3.13.2011

Birthday Note.


it's my 21st year and i feel that i have been blessed with a lot of things. so to sum up all those blessings, here's my thank-you note to HIM! 


i guess birthdays are more than just the greetings, the gifts or the party. it is more about looking back and being thankful for everything HE has given you - whether you asked for it or not, and whether you deserved it or not. birthdays remind us to make the most of the life that we temporarily have. it serves as a call to be thankful and to celebrate LIFE.

Let's Flyyy. :))

i love listening to this song! 
it calms my nerves and transports me to some other place. 
and i fell in more in love with the song when i watched this. :))



3.08.2011

Niche.

when people would ask if i think i'd be pursuing this profession for a long time, i would just give them a smile and say "i don't know. maybe. it depends." and whenever i'm caught in that kind of situation, i couldn't help but think if there really is a possibility that i'd be teaching for good.

i have only been teaching for one semester and it's pretty challenging, TIRING, but it's fun. and i guess it's true when they say that it gives a sense of satisfaction especially if your students get high grades and if they learn something from you in which you would know if they say "aaaaah. mao diay na ma'am?"

however, i really don't know if i'd still be teaching next semester. i don't know if i would be rehired (that depends on the evaluation..) and who knows, i might bump into a better opportunity this summer. but if (thankfully) i'd be teaching again, then i promise to be better and learn from my first experience. i'll keep the fire burning until it lasts. 

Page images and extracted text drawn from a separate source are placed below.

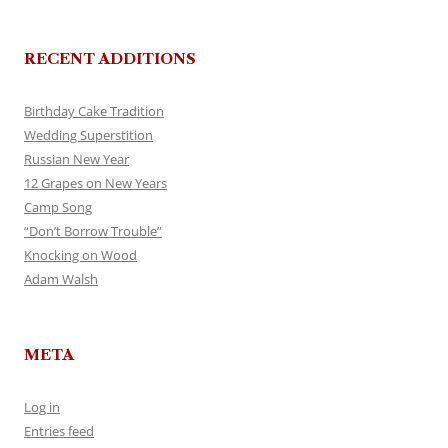
RECENT ADDITIONS
Birthday Cake Tradition
Wedding Superstition
Russian New Year
12 Grapes on New Years
Camp Song
“Don’t Borrow Trouble”
Knocking on Wood
Adam Walsh
META
Log in
Entries feed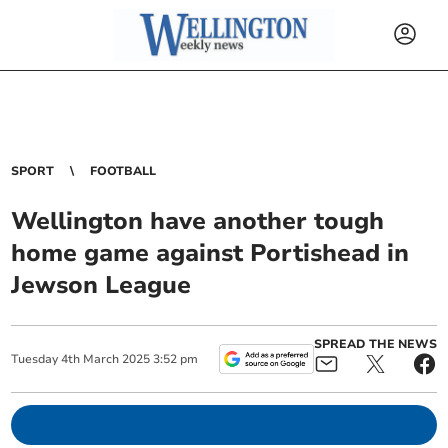
SPORT
FOOTBALL
Wellington have another tough
home game against Portishead in
Jewson League
SPREAD THE NEWS
Tuesday
4
th
March
2025
3:52 pm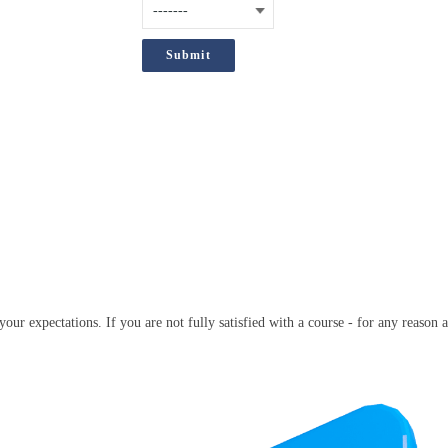
;
our expectations. If you are not fully satisfied with a course - for any reason a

i still don't know where i would spend the rest of my 'career'. i may be here or i might be there. who knows? i guess i still have to explore the world until i would find the place where i could be able to help others in my own way. 



3.02.2011

Tribute.

Mitch Albom once written that birth and death draw people together. and i do believe so. when someone is born into this world, we get so excited and can't wait to see the newborn. and yet, when someone leaves us, may it be someone very close to us or someone whom we don't know very well, we all come to see that person for the last time and bid him/ her goodbye. we reminisce the moments we shared, no matter how big or small that moment may be.


death is something that i'm really not used to. it is something that i don't want to talk about and i guess it is something that i fear. maybe that it is the reason why i hesitated to visit a friend's wake. although i don't know him that much and although we only shared few conversations back in high school, i was still saddened by his loss. his death came unexpectedly and i could still remember the time i saw him last December - still in good health.

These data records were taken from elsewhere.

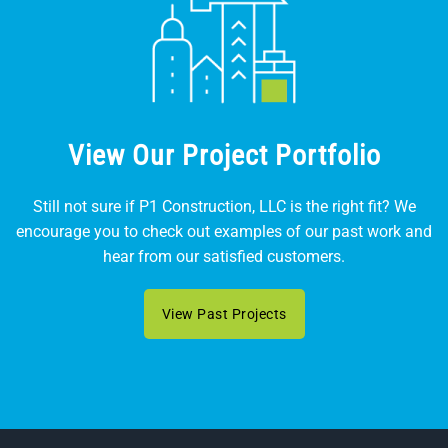
View Our Project Portfolio
Still not sure if P1 Construction, LLC is the right fit? We
encourage you to check out examples of our past work and
hear from our satisfied customers.
View Past Projects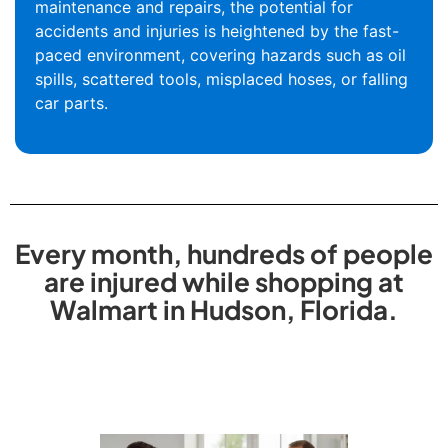
maintenance and repairs, the potential for
accidents and injuries is heightened by the fast-
paced environment, covering hazards such as oil
spills, scattered tools, misplaced hoses, or falling
car parts.
Every month, hundreds of people
are injured while shopping at
Walmart in Hudson, Florida.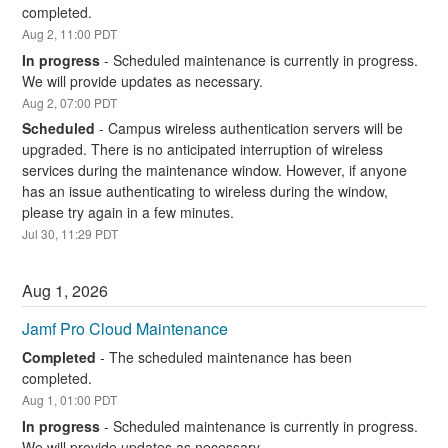
completed.
Aug
2
,
11:00
PDT
In progress
-
Scheduled maintenance is currently in progress. 
We will provide updates as necessary.
Aug
2
,
07:00
PDT
Scheduled
-
Campus wireless authentication servers will be 
upgraded. There is no anticipated interruption of wireless 
services during the maintenance window. However, if anyone 
has an issue authenticating to wireless during the window, 
please try again in a few minutes.
Jul
30
,
11:29
PDT
Aug
1
,
2026
Jamf Pro Cloud Maintenance
Completed
-
The scheduled maintenance has been 
completed.
Aug
1
,
01:00
PDT
In progress
-
Scheduled maintenance is currently in progress. 
We will provide updates as necessary.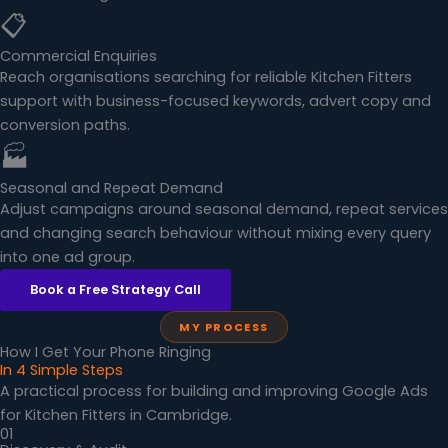
📋
Commercial Enquiries
Reach organisations searching for reliable Kitchen Fitters
support with business-focused keywords, advert copy and
conversion paths.
🏭
Seasonal and Repeat Demand
Adjust campaigns around seasonal demand, repeat services
and changing search behaviour without mixing every query
into one ad group.
Book a Free Strategy Call
MY PROCESS
How I Get Your Phone Ringing
In 4 Simple Steps
A practical process for building and improving Google Ads
for Kitchen Fitters in Cambridge.
01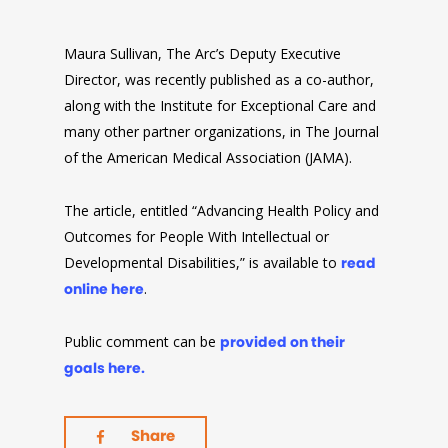
Maura Sullivan, The Arc’s Deputy Executive
Director, was recently published as a co-author,
along with the Institute for Exceptional Care and
many other partner organizations, in The Journal
of the American Medical Association (JAMA).
The article, entitled “Advancing Health Policy and
Outcomes for People With Intellectual or
Developmental Disabilities,” is available to
read
online here
.
Public comment can be
provided on their
goals here.
Share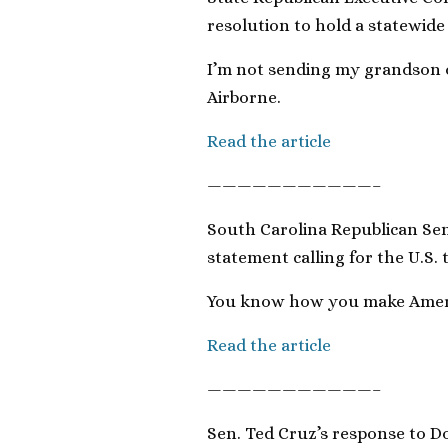
resolution to hold a statewide
I’m not sending my grandson o
Airborne.
Read the article
———————————–
South Carolina Republican Se
statement calling for the U.S.
You know how you make Americ
Read the article
———————————–
Sen. Ted Cruz’s response to D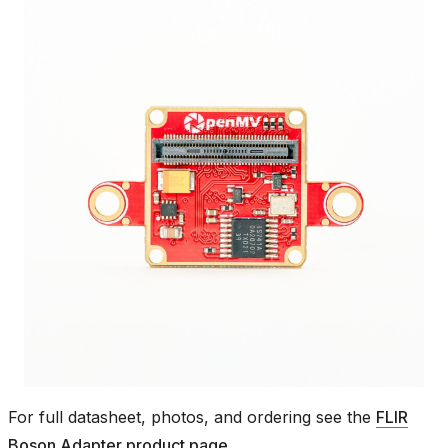
For full datasheet, photos, and ordering see the
FLIR
Boson Adapter product page
.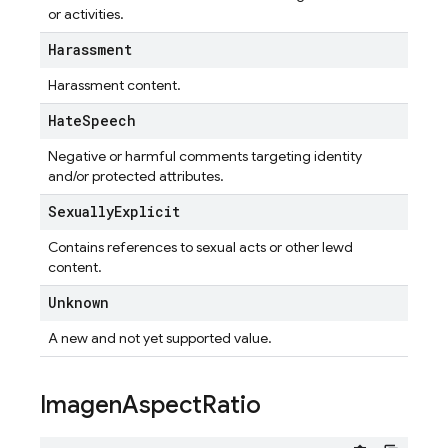
or activities.
Harassment
Harassment content.
Hate
Speech
Negative or harmful comments targeting identity
and/or protected attributes.
Sexually
Explicit
Contains references to sexual acts or other lewd
content.
Unknown
A new and not yet supported value.
Imagen
Aspect
Ratio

his loss may be painful especially to those whom  he left behind but i'd like to believe that this would also serve as an inspiration to us, to everyone, to make the most out of the time we could still spend with our loved ones and our friends; to give someone a smile or a hi/hello whenever we bump into each other. and to tell them how much we love and value them. because we never know we might not have another chance to do so.


*rest in peace, Vince. we may not be that close but you are remembered.